▸ **練習文本**
這部分有蠻多細節要處理,像是深度取值的方式,還有座標定義等等。
例如 OpenCV 的 XY 座標是以左上為原點,單位是像素。
DepthAI 的 XYZ 座標則是以相機中心為右手坐標系的原點,單位是毫米。
也別忘記相機本身的理想深度量測距離,如 OAK-D 是 70cm ~ 12m。
Learn More →
底下代碼除了基本深度處理,因為 OAK-D 常運行中當機,也開了例外處理去自動重開。要使用的話建議大部分代碼都要看懂,再自己調整參數。
#usage: python3 spatial.py
import depthai as dai
import cv2
import time
# Path to the .blob file
BLOB_PATH = "model/best.blob"
# Label texts
labelMap = [
"pongballs"
]
# Configuration parameters
ENABLE_GUI_CV = True
ENABLE_GUI_DEPTH = False
ENABLE_PRINT = True
ENABLE_CONFIDENCE = False
# Single color for bounding boxes
COLOR = (0, 255, 0) # Green
def create_pipeline():
# Create pipeline
pipeline = dai.Pipeline()
# Create color camera node
camRgb = pipeline.create(dai.node.ColorCamera)
camRgb.setPreviewSize(640, 640)
camRgb.setResolution(dai.ColorCameraProperties.SensorResolution.THE_1080_P)
camRgb.setInterleaved(False)
camRgb.setColorOrder(dai.ColorCameraProperties.ColorOrder.BGR)
# Create mono camera nodes
monoLeft = pipeline.create(dai.node.MonoCamera)

▸ **練習資料**
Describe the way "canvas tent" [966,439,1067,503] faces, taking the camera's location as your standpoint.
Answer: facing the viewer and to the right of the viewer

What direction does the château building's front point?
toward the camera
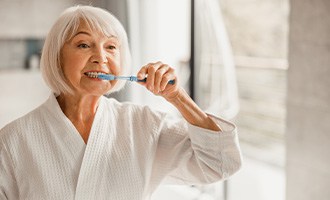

▸ **任務要求**
請根據練習文本回答:OAK-D 的理想深度量測距離是多少?

▸ **任務作答**
OAK-D 的理想深度量測距離是 70cm ~ 12m。